Aku tidak memukul rata bahwa orang-orang yang mengalami kesepian itu selalu tidak betah dengan rumahnya. Tapi yang jelas, mereka yang kesepian tidak pernah mengatakan bahwa dirinya kesepian. Mereka lebih memilih untuk menunjukkan sikapnya seperti Fely.
Untuk beberapa hal, perasaan tidak ingin pulang biasanya karena setiap kali berada di rumah, mereka merasa sendirian dan kesepian. Kesepian ini boleh jadi disebabkan oleh kondisi keluarga yang tidak harmonis. Misalnya seperti, antar anggota keluarga tidak saling mendukung dan merasa tertekan. Atau juga oleh sebab lainnya.
Aku selalu tertarik pada teman-temanku yang mengatakan hal seperti Fely. Mereka yang merasa tidak ingin pulang dan bertemu rumah tentu sedang mengalami masa yang tidak baik-baik saja.
Kau tahu? Ketika rumah adalah tempat yang dinobatkan sebagai tempat ternyaman di dunia itu tidak lagi terasa nyaman, maka itu adalah salah satu gejala masalah besar.
Bayangkan saja, ketika seharusnya kita merasa aman dan nyaman karena ada tempat untuk bernaung, bahkan untuk menuju ke sana saja harus diliputi rasa takut.

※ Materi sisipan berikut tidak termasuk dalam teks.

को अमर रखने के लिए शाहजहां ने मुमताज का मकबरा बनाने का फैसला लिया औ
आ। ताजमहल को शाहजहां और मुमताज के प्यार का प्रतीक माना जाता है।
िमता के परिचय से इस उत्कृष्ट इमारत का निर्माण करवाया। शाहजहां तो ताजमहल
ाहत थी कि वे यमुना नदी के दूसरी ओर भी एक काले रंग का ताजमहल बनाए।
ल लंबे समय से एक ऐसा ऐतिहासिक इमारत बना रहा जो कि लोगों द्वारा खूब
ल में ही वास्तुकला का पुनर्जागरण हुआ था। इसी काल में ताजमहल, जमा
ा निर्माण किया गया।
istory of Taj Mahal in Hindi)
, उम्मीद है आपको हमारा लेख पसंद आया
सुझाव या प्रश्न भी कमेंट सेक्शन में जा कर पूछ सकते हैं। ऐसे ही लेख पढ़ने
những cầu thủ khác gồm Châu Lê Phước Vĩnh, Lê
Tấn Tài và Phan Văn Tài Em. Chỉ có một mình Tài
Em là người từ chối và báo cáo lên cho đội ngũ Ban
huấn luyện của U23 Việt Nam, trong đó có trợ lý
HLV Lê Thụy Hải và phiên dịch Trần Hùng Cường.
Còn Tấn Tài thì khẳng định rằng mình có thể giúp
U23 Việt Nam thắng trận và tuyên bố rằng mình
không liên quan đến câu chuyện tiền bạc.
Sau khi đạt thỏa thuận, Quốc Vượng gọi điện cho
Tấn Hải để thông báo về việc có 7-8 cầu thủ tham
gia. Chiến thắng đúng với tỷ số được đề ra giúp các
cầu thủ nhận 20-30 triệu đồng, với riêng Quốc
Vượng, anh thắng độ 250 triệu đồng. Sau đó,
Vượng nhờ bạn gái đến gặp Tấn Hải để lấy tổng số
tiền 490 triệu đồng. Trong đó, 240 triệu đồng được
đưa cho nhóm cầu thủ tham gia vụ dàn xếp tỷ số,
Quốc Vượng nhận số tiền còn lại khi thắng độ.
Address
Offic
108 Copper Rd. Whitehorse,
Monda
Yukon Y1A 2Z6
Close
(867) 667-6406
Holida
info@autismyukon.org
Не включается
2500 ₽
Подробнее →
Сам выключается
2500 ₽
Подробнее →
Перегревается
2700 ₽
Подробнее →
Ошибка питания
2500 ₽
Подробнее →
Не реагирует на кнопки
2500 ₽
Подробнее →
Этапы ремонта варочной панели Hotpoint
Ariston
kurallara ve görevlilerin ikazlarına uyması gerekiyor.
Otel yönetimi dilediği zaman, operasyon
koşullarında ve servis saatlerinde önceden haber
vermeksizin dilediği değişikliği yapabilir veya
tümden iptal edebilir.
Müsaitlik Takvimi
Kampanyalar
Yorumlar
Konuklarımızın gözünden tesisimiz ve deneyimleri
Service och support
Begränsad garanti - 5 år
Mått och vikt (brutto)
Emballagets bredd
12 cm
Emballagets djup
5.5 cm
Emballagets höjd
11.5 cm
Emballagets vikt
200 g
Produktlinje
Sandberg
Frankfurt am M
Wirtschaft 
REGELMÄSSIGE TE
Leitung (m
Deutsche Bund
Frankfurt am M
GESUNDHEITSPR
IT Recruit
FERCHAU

Aku pikir tidak ada tempat bernaung sebaik rumah, sebaik keluarga. Bahkan ketika kita memiliki sahabat yang benar-benar pengertian dan memahami kita. Tidak, semua itu tidak akan ada yang bisa menggantikan peran keluarga dan rumah. Tidak ada makhluk sebaik ibu yang menegur kita tiap kali salah, tak ada sorot mata setajam mata ayah yang bisa membuat kita bungkam. Tak ada sentuhan sehalus dan semenentramkan selain sentuhan dari tangan ibu. Tak ada perhatian yang menyenangkan selain perhatian yang tak terucap dari seorang ayah. Tapi beberapa orang tidak beruntung merasakannya.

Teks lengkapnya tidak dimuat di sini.